_WHAT IS BEING ASKED:_ Please continue the forum discussion below about resistor color codes and the "R" notation, picking up right after its final post.

_DOCUMENT EXTRACT:_
────────────────────
Hi,
I downloaded a Resistor Color Code guide to assist me with identifing the various resistors that I need while populating a PCB. I've noticed that in some build docs. I need an R value resistor, (i.e. 100R). I've checked the guide, and the colors of an R resistor and an ohm resistor are the same. So am I correct in assuming that a 150R resistor is the same as a 150 ohm resistor?
Thank you
Jes!
Sent from my iPhone using Tapatalk
The capital 'R' is an easy keyboard entry that sorta approximates the look of the ohm/omega sign, Ω, at least that's what i always figured.
dave
One thing that I learned from a member on this forum was to check every resistor with my multi meter before using it in a build. Is it monotonous, yes (especially when you have a large resistor count), but it will keep you from potentially making a mistake. My rate of success on first time fire ups went up a lot after I started doing this. I use a piece of styrofoam and line up the resistors according to the build doc and start measuring them. It's pretty much fool proof if you go slow when you start putting them on the board.
Quote from: davent on May 02, 2016, 12:05:49 AM
The capital 'R' is an easy keyboard entry that sorta approximates the look of the ohm/omega sign, Ω, at least that's what i always figured.
dave
I always thought R was just 'resistance', but your reasoning also makes sense.
Not to be too nit-picky here.... :)
.... but resistor *size* could be mistaken as the physical size of the part, eg: 1/4 watt 1/2 watt etc...
What you are talking about is the resistor *value* 150 ohm, 120K ohm etc...
I'm not the parts police, ;) ... but I think it's good to get in the habit of having the terminology correct.
────────────────────
_MATERIAL PROVIDED:_

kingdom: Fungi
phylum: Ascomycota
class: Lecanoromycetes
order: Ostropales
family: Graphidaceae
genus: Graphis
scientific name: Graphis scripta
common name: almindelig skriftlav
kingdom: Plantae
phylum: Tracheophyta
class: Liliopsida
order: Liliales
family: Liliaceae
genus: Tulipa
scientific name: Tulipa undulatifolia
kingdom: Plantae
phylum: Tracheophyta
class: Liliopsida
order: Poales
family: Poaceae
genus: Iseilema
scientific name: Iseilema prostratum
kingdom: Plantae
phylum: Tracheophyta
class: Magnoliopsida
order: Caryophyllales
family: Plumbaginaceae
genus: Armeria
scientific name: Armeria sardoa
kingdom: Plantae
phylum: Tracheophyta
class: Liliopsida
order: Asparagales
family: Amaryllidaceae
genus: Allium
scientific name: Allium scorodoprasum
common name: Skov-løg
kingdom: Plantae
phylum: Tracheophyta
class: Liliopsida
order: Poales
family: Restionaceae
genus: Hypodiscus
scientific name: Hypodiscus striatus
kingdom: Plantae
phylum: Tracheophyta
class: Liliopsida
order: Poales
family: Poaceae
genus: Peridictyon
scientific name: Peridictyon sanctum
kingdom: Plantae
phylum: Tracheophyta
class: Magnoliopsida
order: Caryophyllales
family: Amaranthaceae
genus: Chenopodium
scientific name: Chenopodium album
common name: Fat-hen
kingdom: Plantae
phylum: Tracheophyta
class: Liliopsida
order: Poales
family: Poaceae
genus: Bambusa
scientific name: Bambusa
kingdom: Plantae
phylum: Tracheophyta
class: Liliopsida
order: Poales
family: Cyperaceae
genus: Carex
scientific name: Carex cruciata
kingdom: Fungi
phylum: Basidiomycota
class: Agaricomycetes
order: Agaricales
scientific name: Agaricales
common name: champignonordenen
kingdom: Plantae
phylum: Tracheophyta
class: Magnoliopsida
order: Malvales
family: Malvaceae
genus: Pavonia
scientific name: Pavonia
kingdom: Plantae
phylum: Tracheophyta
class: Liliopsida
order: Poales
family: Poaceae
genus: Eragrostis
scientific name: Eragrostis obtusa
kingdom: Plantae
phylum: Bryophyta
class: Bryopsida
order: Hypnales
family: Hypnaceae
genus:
────────────────────
_RESULT OF THIS EXERCISE:_
And to also answer your question as above, yes the capital R means ohms, so also yes, your 150R means 150 ohms.
The R is included to avoid a mistake such as using a 150K instead.
I've got a question relevant(ish) to this:
As a noob that just bought a mountain of boards, I'd prefer to just buy everything I need in bulk order and get a real part organizer going. It's killing me though, I don't wanna order a ton of parts and get the wrong ones. Can 100k resistors be misconstrued in anyway? Mouser only filters by ohms, and I don't wanna accidentally order 200 100 milli or mega or kilo anything just to have a ton of parts I don't need. Is there a difference between 100k and 100K or any other variation I need to look out for or would each variation stand for a 100,000 ohm resistor? I know it's a dumb question, but we're talking about a ton of components here lol.
Thanks guys,
Tyler
Tyler,
I'm going thru Mammoth for my resistors...the blue ones, (metal film), unless the build calls for the tan, (carbon comp). I've run into that on only one of my builds. Mouser can get confusing at times being new to building myself. Caps. are my biggest stumbling block. Once I have the correct value I just "bookmark" that page. I must have 30 to 40 pages marked in my pedal folder. You can also find components on Newark, Tayda Electronics (diodes, IC's and transistors), and at diyguitarpedals.com. The box caps are in nanofarads so NO conversion, and he has some hard to find components as well! Just FYI, those will be coming from Australia, but he gets stuff right out.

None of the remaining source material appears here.